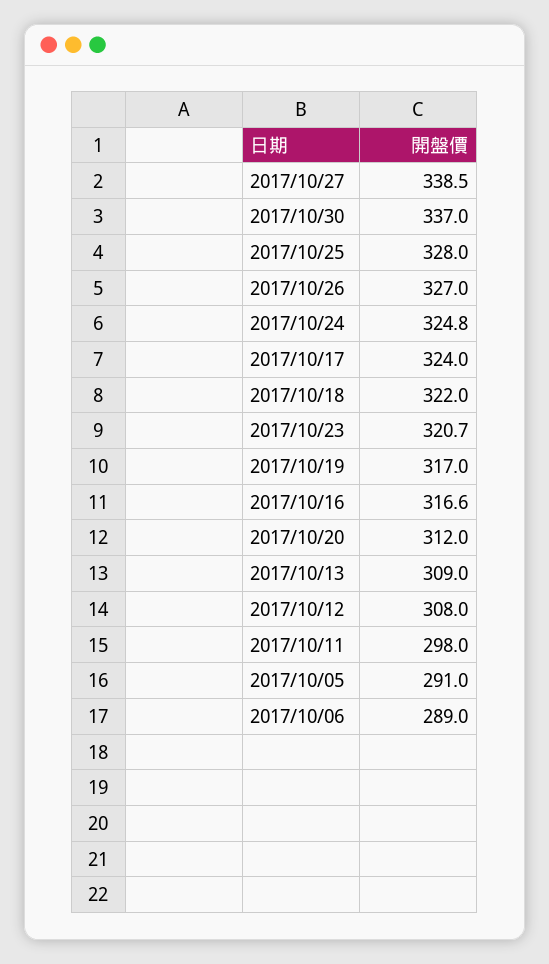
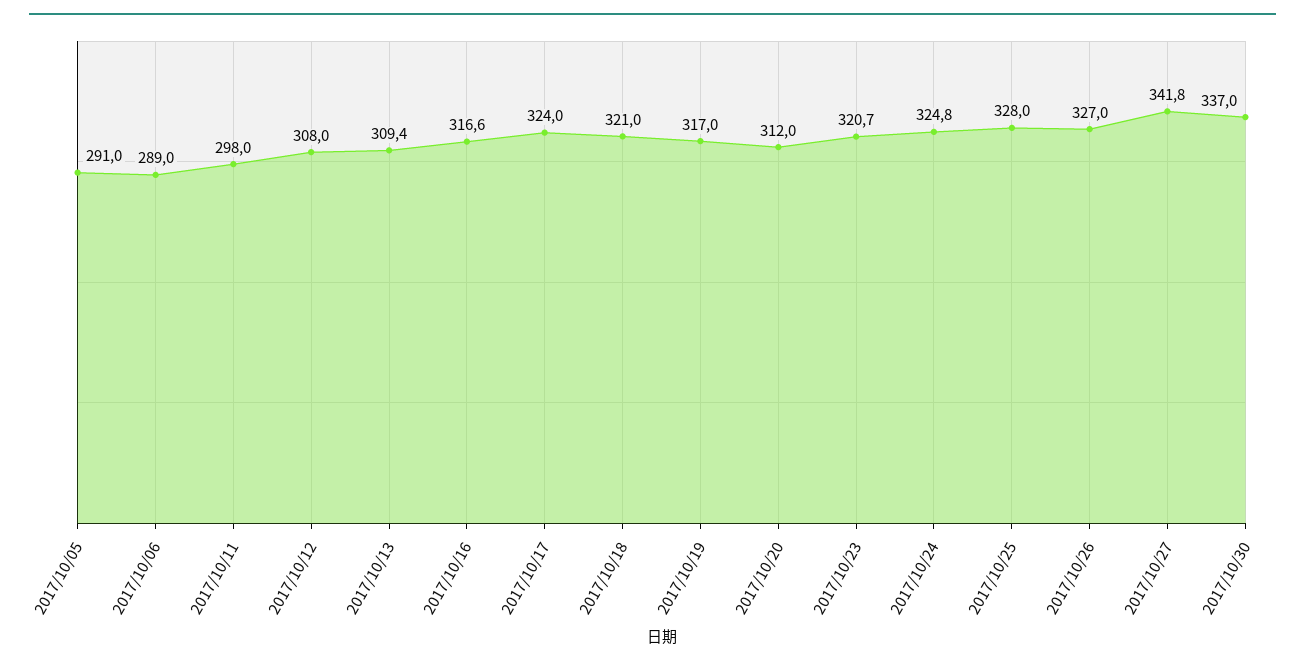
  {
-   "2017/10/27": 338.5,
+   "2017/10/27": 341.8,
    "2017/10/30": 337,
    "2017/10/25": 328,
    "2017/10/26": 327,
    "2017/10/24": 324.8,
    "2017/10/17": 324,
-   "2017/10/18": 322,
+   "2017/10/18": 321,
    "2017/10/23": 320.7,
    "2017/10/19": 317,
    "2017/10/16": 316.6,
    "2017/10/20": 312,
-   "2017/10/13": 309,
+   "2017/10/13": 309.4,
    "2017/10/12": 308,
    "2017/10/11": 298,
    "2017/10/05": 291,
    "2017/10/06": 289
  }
:::::
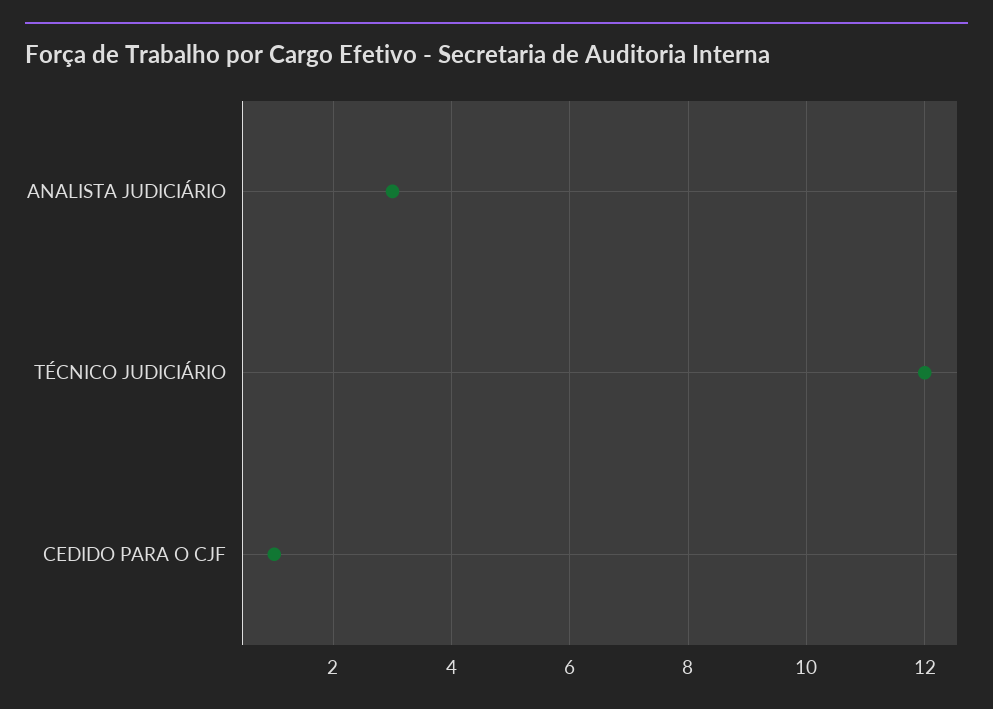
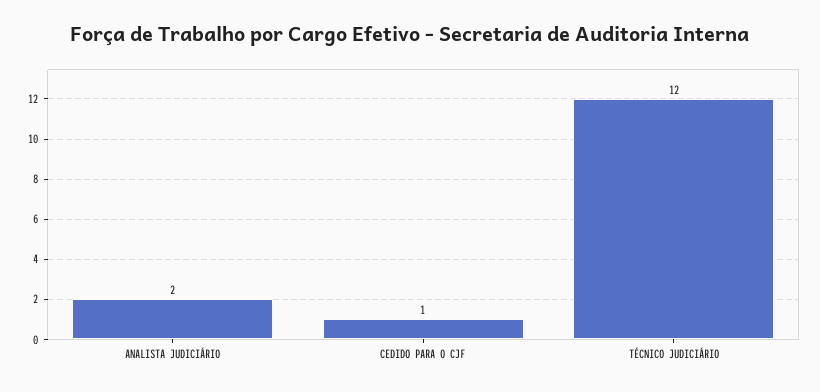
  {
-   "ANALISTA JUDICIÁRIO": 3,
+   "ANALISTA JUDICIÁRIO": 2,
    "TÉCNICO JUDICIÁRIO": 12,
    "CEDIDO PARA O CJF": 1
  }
:::::
Show the lines of the records above that mention "ANALISTA".

#### WRITTEN ANSWER:
-   "ANALISTA JUDICIÁRIO": 3,
+   "ANALISTA JUDICIÁRIO": 2,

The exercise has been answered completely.